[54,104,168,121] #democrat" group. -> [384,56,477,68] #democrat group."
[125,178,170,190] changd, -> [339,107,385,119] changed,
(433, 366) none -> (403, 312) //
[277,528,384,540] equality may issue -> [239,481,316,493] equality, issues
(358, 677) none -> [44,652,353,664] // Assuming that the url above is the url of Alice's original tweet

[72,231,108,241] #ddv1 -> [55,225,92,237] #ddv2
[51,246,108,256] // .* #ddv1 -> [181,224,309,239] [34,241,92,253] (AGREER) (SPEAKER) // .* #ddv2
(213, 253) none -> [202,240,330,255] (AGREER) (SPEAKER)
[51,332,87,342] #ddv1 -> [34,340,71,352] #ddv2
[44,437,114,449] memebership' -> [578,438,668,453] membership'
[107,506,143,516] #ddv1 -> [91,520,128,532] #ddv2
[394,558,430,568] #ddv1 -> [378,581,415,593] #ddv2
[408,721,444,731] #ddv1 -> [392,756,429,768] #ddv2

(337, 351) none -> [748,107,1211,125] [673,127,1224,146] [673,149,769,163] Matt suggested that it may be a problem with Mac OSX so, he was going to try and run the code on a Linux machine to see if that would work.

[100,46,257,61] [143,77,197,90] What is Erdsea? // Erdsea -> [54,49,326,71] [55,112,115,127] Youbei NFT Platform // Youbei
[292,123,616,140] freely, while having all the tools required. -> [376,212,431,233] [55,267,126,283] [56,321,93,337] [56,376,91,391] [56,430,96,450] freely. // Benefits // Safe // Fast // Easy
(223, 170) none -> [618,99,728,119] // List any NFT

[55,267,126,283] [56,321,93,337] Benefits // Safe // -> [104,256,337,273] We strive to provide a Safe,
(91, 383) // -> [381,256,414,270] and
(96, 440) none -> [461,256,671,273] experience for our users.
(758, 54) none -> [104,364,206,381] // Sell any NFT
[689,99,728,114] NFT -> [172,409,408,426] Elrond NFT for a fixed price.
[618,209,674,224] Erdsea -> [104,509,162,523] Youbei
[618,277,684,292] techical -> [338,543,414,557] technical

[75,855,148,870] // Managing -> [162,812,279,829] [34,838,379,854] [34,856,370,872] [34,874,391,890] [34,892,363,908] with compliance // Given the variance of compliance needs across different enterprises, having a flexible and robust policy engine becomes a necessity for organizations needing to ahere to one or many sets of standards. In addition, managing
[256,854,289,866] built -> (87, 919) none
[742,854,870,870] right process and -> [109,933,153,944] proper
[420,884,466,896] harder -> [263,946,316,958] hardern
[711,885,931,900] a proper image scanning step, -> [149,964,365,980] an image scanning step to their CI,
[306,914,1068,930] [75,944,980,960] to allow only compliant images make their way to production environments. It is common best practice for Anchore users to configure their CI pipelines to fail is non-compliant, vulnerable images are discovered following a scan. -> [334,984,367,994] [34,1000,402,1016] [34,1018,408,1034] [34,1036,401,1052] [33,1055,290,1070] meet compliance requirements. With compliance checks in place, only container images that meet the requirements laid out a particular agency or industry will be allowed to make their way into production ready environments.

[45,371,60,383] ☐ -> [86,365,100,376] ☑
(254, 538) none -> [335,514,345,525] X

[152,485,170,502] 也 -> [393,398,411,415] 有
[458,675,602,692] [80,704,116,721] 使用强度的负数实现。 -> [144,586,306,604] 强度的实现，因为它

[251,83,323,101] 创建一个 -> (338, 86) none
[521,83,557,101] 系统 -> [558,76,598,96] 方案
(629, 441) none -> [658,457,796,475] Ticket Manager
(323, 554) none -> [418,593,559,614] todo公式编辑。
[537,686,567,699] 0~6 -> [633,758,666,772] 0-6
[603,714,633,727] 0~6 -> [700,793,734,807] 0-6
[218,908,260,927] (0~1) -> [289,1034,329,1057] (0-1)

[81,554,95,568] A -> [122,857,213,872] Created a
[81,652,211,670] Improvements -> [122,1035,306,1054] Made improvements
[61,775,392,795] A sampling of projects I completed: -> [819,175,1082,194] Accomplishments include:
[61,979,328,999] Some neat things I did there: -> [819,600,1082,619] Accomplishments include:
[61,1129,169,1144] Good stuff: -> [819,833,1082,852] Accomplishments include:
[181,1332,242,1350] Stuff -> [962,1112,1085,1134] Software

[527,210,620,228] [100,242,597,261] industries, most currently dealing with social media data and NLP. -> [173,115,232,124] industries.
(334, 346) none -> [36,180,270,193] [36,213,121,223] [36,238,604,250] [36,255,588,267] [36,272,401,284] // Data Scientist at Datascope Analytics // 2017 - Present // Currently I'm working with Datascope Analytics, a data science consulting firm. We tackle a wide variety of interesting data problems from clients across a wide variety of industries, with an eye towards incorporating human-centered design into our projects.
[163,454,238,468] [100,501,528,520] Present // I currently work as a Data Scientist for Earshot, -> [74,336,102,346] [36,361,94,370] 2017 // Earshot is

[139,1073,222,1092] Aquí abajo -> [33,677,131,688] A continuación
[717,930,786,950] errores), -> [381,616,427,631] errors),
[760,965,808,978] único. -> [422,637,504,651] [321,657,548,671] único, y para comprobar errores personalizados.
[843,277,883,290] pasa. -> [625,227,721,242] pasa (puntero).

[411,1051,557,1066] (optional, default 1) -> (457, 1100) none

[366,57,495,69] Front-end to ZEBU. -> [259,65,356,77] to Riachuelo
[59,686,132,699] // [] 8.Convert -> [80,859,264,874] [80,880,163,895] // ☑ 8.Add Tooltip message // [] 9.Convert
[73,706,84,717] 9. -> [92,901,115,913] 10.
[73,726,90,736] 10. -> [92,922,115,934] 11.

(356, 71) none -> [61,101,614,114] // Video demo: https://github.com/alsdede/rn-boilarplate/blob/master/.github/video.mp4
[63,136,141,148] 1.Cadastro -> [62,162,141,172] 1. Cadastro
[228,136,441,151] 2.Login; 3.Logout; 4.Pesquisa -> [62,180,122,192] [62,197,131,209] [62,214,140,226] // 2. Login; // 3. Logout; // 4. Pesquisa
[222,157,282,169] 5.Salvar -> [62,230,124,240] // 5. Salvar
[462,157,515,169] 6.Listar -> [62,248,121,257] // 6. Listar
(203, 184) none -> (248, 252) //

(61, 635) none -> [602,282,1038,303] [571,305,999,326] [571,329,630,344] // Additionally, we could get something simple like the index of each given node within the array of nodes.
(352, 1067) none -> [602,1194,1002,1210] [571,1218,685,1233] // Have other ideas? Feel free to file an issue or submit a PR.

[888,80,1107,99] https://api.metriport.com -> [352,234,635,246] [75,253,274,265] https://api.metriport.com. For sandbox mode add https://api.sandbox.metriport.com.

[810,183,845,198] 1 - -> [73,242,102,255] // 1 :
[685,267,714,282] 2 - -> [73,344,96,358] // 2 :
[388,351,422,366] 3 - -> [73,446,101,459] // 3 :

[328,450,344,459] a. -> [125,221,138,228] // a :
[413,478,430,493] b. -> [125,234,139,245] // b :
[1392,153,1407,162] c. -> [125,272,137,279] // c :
--
**Assignment**
In full and word for word, output the entries.

**Written response**
[54,104,168,121] #democrat" group. -> [384,56,477,68] #democrat group."
[125,178,170,190] changd, -> [339,107,385,119] changed,
(433, 366) none -> (403, 312) //
[277,528,384,540] equality may issue -> [239,481,316,493] equality, issues
(358, 677) none -> [44,652,353,664] // Assuming that the url above is the url of Alice's original tweet

[72,231,108,241] #ddv1 -> [55,225,92,237] #ddv2
[51,246,108,256] // .* #ddv1 -> [181,224,309,239] [34,241,92,253] (AGREER) (SPEAKER) // .* #ddv2
(213, 253) none -> [202,240,330,255] (AGREER) (SPEAKER)
[51,332,87,342] #ddv1 -> [34,340,71,352] #ddv2
[44,437,114,449] memebership' -> [578,438,668,453] membership'
[107,506,143,516] #ddv1 -> [91,520,128,532] #ddv2
[394,558,430,568] #ddv1 -> [378,581,415,593] #ddv2
[408,721,444,731] #ddv1 -> [392,756,429,768] #ddv2

(337, 351) none -> [748,107,1211,125] [673,127,1224,146] [673,149,769,163] Matt suggested that it may be a problem with Mac OSX so, he was going to try and run the code on a Linux machine to see if that would work.

[100,46,257,61] [143,77,197,90] What is Erdsea? // Erdsea -> [54,49,326,71] [55,112,115,127] Youbei NFT Platform // Youbei
[292,123,616,140] freely, while having all the tools required. -> [376,212,431,233] [55,267,126,283] [56,321,93,337] [56,376,91,391] [56,430,96,450] freely. // Benefits // Safe // Fast // Easy
(223, 170) none -> [618,99,728,119] // List any NFT

[55,267,126,283] [56,321,93,337] Benefits // Safe // -> [104,256,337,273] We strive to provide a Safe,
(91, 383) // -> [381,256,414,270] and
(96, 440) none -> [461,256,671,273] experience for our users.
(758, 54) none -> [104,364,206,381] // Sell any NFT
[689,99,728,114] NFT -> [172,409,408,426] Elrond NFT for a fixed price.
[618,209,674,224] Erdsea -> [104,509,162,523] Youbei
[618,277,684,292] techical -> [338,543,414,557] technical

[75,855,148,870] // Managing -> [162,812,279,829] [34,838,379,854] [34,856,370,872] [34,874,391,890] [34,892,363,908] with compliance // Given the variance of compliance needs across different enterprises, having a flexible and robust policy engine becomes a necessity for organizations needing to ahere to one or many sets of standards. In addition, managing
[256,854,289,866] built -> (87, 919) none
[742,854,870,870] right process and -> [109,933,153,944] proper
[420,884,466,896] harder -> [263,946,316,958] hardern
[711,885,931,900] a proper image scanning step, -> [149,964,365,980] an image scanning step to their CI,
[306,914,1068,930] [75,944,980,960] to allow only compliant images make their way to production environments. It is common best practice for Anchore users to configure their CI pipelines to fail is non-compliant, vulnerable images are discovered following a scan. -> [334,984,367,994] [34,1000,402,1016] [34,1018,408,1034] [34,1036,401,1052] [33,1055,290,1070] meet compliance requirements. With compliance checks in place, only container images that meet the requirements laid out a particular agency or industry will be allowed to make their way into production ready environments.

[45,371,60,383] ☐ -> [86,365,100,376] ☑
(254, 538) none -> [335,514,345,525] X

[152,485,170,502] 也 -> [393,398,411,415] 有
[458,675,602,692] [80,704,116,721] 使用强度的负数实现。 -> [144,586,306,604] 强度的实现，因为它

[251,83,323,101] 创建一个 -> (338, 86) none
[521,83,557,101] 系统 -> [558,76,598,96] 方案
(629, 441) none -> [658,457,796,475] Ticket Manager
(323, 554) none -> [418,593,559,614] todo公式编辑。
[537,686,567,699] 0~6 -> [633,758,666,772] 0-6
[603,714,633,727] 0~6 -> [700,793,734,807] 0-6
[218,908,260,927] (0~1) -> [289,1034,329,1057] (0-1)

[81,554,95,568] A -> [122,857,213,872] Created a
[81,652,211,670] Improvements -> [122,1035,306,1054] Made improvements
[61,775,392,795] A sampling of projects I completed: -> [819,175,1082,194] Accomplishments include:
[61,979,328,999] Some neat things I did there: -> [819,600,1082,619] Accomplishments include:
[61,1129,169,1144] Good stuff: -> [819,833,1082,852] Accomplishments include:
[181,1332,242,1350] Stuff -> [962,1112,1085,1134] Software

[527,210,620,228] [100,242,597,261] industries, most currently dealing with social media data and NLP. -> [173,115,232,124] industries.
(334, 346) none -> [36,180,270,193] [36,213,121,223] [36,238,604,250] [36,255,588,267] [36,272,401,284] // Data Scientist at Datascope Analytics // 2017 - Present // Currently I'm working with Datascope Analytics, a data science consulting firm. We tackle a wide variety of interesting data problems from clients across a wide variety of industries, with an eye towards incorporating human-centered design into our projects.
[163,454,238,468] [100,501,528,520] Present // I currently work as a Data Scientist for Earshot, -> [74,336,102,346] [36,361,94,370] 2017 // Earshot is

[139,1073,222,1092] Aquí abajo -> [33,677,131,688] A continuación
[717,930,786,950] errores), -> [381,616,427,631] errors),
[760,965,808,978] único. -> [422,637,504,651] [321,657,548,671] único, y para comprobar errores personalizados.
[843,277,883,290] pasa. -> [625,227,721,242] pasa (puntero).

[411,1051,557,1066] (optional, default 1) -> (457, 1100) none

[366,57,495,69] Front-end to ZEBU. -> [259,65,356,77] to Riachuelo
[59,686,132,699] // [] 8.Convert -> [80,859,264,874] [80,880,163,895] // ☑ 8.Add Tooltip message // [] 9.Convert
[73,706,84,717] 9. -> [92,901,115,913] 10.
[73,726,90,736] 10. -> [92,922,115,934] 11.

(356, 71) none -> [61,101,614,114] // Video demo: https://github.com/alsdede/rn-boilarplate/blob/master/.github/video.mp4
[63,136,141,148] 1.Cadastro -> [62,162,141,172] 1. Cadastro
[228,136,441,151] 2.Login; 3.Logout; 4.Pesquisa -> [62,180,122,192] [62,197,131,209] [62,214,140,226] // 2. Login; // 3. Logout; // 4. Pesquisa
[222,157,282,169] 5.Salvar -> [62,230,124,240] // 5. Salvar
[462,157,515,169] 6.Listar -> [62,248,121,257] // 6. Listar
(203, 184) none -> (248, 252) //

(61, 635) none -> [602,282,1038,303] [571,305,999,326] [571,329,630,344] // Additionally, we could get something simple like the index of each given node within the array of nodes.
(352, 1067) none -> [602,1194,1002,1210] [571,1218,685,1233] // Have other ideas? Feel free to file an issue or submit a PR.

[888,80,1107,99] https://api.metriport.com -> [352,234,635,246] [75,253,274,265] https://api.metriport.com. For sandbox mode add https://api.sandbox.metriport.com.

[810,183,845,198] 1 - -> [73,242,102,255] // 1 :
[685,267,714,282] 2 - -> [73,344,96,358] // 2 :
[388,351,422,366] 3 - -> [73,446,101,459] // 3 :

[328,450,344,459] a. -> [125,221,138,228] // a :
[413,478,430,493] b. -> [125,234,139,245] // b :
[1392,153,1407,162] c. -> [125,272,137,279] // c :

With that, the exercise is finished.